Mehrbedarf: 15 Mitarbeiter

Doch weit gefehlt, rechnete Graf dem Gremium anhand vieler Wenn-dann-Zusammenhänge vor. Deshalb habe es auch so lange gedauert, betonte er. Das Resümee des Sachgebietsleiters: Würde dem Wunsch der Freien Wähler unter dem Aspekt der einstündigen Reduzierung an anderen Tagen gefolgt, ergebe sich daraus ein Mehrbedarf an 15 Mitarbeitern, was in etwa 80 000 Euro jährlich zusätzlich koste. Denn das Personaltableau der 28 Wertstoffhöfe mit derzeit 127 Mitarbeitern sei hinsichtlich der Arbeitzeit voll ausgereizt, unterstrich Graf, da es sich in der Mehrzahl um 450-Euro-Kräfte handle, deren Kontingente voll ausgeschöft würden.

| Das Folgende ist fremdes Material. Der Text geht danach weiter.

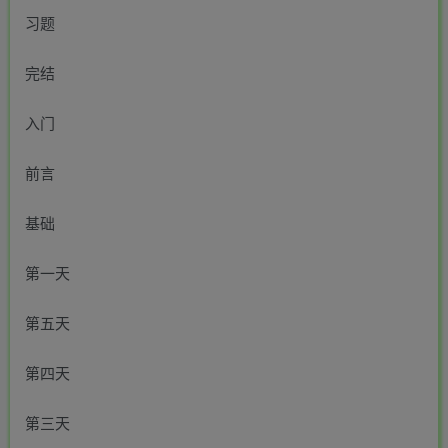
习题
完结
入门
前言
基础
第一天
第五天
第四天
第三天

So einfach wollten sich die beiden FW-Kreisräte und Bürgermeister Franz Mädler (Ursensollen) und Hans-Martin Schertl (Vilseck) nicht geschlagen geben. Sie vermissten in Grafs Argumentation auf den Einzelfall bezogene Überlegungen und sahen den Antrag ihrer Fraktion "etwas flott vom Tisch gewischt" (Mädler). Beiden fehlte eine Art Einzelfall-Betrachtung, da sich die Situation an kleinen Standorten anders darstellen würde als an größeren oder in Gemeinden mit vielen Ortsteilen. Dem werde bereits mit unterschiedlich strukturierten Öffnungszeiten jenseits der Samstage Rechnung getragen, wandte Landrat Richard Reisinger (CSU) ein. Er wollte offenbar keinen Präzedenzfall schaffen und verwies mehrfach darauf, das bisherige fein austarierte Kostengefüge nicht aus dem Gleichgewicht zu bringen. "Sonst schlägt sich das unmittelbar auf die Abfallgebühren durch." Gegen die beiden Stimmen von Mädler und Schertl wurde der Antrag schließlich abgelehnt.

Müllmenge stabil

Zur Kenntnisnahme legte Graf dem Ausschuss zudem Zahlen zur Mengenentwicklung im Bereich der Abfallentsorgung und -verwertung vor. Demnach bleiben die großen Margen (z.B. Hausmüll 2018: 12 766 Tonnen) bei leichten Schwankungen im Wesentlichen stabil. Beim Gesamtaufkommen sei seit 2008 erstmals wieder ein leicht rückläufiger Trend eingetreten. In der Summe rangiert der Landkreis meist unter dem Oberpfalz- oder Landesdurchschnitt. Einen großen Ausreißer nach oben gibt es statistisch lediglich beim Sperrmüll, der über die Wertstoffhöfe entsorgt wird. "Das war absehbar", betonte Graf, da es diesen Weg vorher nicht gegeben habe. Die Gesamtbilanz beeinträchtigt dieser Umstand allerdings nur geringfügig. Der Landkreis entsorgt und verwertet die ihm gesetzlich obliegenden Abfallfraktionen über das Schwandorfer Müllkraftwerk, das zunehmend mit Kapazitätsengpässen zu kämpfen hat und deswegen für dieses Jahr bereits die Annahme von industriellem Gewerbemüll eingestellt hat.